• July 2011

Dawnna St. Louis Challenges Us to "Go Big or Go Home"

By Dawnna St. Louis
National Speaker and Coach

Have you ever been held hostage in your chair by a boring speaker? Were they torturing you with bullets in their PowerPoint? Wait. Were you that speaker?

It is time to put an end to boring speeches that drone on forever, turning minutes into hours, and audience members into victims. As a speaker, the one rule you need to live by is, “Go big, or go home.”

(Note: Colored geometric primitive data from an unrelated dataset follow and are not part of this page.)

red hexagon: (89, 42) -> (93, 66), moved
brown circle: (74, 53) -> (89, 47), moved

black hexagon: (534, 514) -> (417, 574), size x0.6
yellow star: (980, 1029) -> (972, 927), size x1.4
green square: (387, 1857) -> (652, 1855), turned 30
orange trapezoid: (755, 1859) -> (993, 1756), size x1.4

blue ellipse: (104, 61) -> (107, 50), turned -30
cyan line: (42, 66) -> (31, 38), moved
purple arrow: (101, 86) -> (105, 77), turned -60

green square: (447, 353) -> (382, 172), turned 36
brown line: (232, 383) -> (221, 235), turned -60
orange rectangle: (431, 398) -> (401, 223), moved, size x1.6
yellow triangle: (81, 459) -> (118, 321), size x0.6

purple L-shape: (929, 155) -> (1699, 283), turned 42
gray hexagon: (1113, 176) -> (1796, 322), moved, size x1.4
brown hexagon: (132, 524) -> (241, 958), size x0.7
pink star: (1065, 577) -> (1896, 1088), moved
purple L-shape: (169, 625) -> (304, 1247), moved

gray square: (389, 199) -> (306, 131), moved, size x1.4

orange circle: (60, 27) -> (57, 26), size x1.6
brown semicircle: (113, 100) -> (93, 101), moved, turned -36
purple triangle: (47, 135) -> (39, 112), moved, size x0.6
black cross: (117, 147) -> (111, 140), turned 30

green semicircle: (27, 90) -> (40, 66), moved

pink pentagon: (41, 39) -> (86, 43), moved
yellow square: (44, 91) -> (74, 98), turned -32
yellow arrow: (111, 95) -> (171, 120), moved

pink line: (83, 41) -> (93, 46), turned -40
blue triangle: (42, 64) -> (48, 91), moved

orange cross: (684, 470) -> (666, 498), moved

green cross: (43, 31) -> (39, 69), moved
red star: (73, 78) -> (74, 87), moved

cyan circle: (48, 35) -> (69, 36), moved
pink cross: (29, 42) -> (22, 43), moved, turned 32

Here are five rules of engagement to get you going in the right direction.

1. Start off with a BANG!

You only have seven valuable seconds to knock your audience off their feet. Make sure you do that with an incredible introduction. A joke, a story, a quote, a dance, a song, juggle, etc., will all work. I know a guy who walks in as a band conductor—top hat, baton, and all—to get the crowd going. While that is interesting, there are better ways to start. Remember, the speech is not about you. It is about entertaining, engaging, and educating your audience. So do everything you can to suck them in from the start.

2. Bullets are for GUNS!

Remove the list of PowerPoint bullets and replace them with images. The goal of bullets is to provide some type of related information to the audience. Instead of giving the audience information and then asking them to translate it into results, use images to show them the results.

For example: My client had a bullet that stated, “only 3 percent of people who purchase empowerment books at networking events actually read them, and only a third of those people will successfully do something with the information.” We converted that to show an image of 100 people on the slide, then we zoomed in and showed three people. And then we zoomed in and showed one person. We finalized by asking the question, “Who has the upper hand in this room?”

3. Messages must BE MEMORABLE!

If you can get rid of the PowerPoint presentation all together—all the better. Ditto for the props. And do let go of the podium. After all, these are all crutches that inexperienced speakers rely on to stave off their fears.

Instead of hiding behind the fact that you really don’t want to be standing on center stage—concentrate on your message, and your audience. Use what I call, “Sticky Mechanics,” to make your message memorable.

This means that you have to convert statistics into stories, use visually exciting words, and create a stage set with your body movement. To make your message even more memorable, use the “rule of threes” (feature three topics, three points, and three examples in a speech). And be sure to get creative. This is the best way for you to impress your audience.

4. Stop talking. START ENGAGING!

Your speech should be a conversation with the audience—one where they are as engaged in as you are. Think about it this way: You are going on a blind date. Your date talks nonstop for two hours. How do you think your date would rate the evening? How would you?

Generally the talker (your date) thinks that everything was amazing. But the listener (you) would cut off their ears before agreeing to be tortured like that again.

It is the same with your audience. Regardless of size (even hundreds of thousands), your audience can be—and must be—energized, excited, and invested in what you are telling them. That’s why they came in the first place. Don’t disappoint them.

5. Go out with a BANG!

If you open with a bang, close with one, too. Unfortunately, too many speakers close the conversation with questions, thank yous, contact information, or a summary of what they talked about.

A better way to close is with a story that solidifies your point. This is the last thing your audience will remember about you, so be sure to make it memorable.

About Dawnna St. Louis

Professional speaker and coach Dawnna St. Louis began her career in 1990 as a technologist. Hungry to learn, she dove into mastering computer hardware, enterprise networks, and software programming languages such as C++, Java, and C#. Her knack for converting techno-babble into concepts that business leaders could understand caught the attention of executives, who soon asked her to help solve their communications issues.

Her ability to speak confidently in public landed St. Louis her first professional speaking engagement, at 25, before a Congressional Committee for the U.S. District Courts in the Southern District of Florida.

Her desire to share her personal knowledge and expertise with other entrepreneurs and business leaders led her to branch out on her own and form the highly successful, Miami-based speaking and coaching firm, Dawnna St. Louis. Her clients include professional athletes and public figures, as well as C-level executives.

“My goal is to coach executives to create memorable and powerful messages, and public figures to answer those embarrassing, impromptu questions fearlessly and flawlessly,” she says. “The results never cease to amaze my clients, who report that after my program they have higher sales, improved public profiles, and the confidence to deliver a well-developed, powerful message.”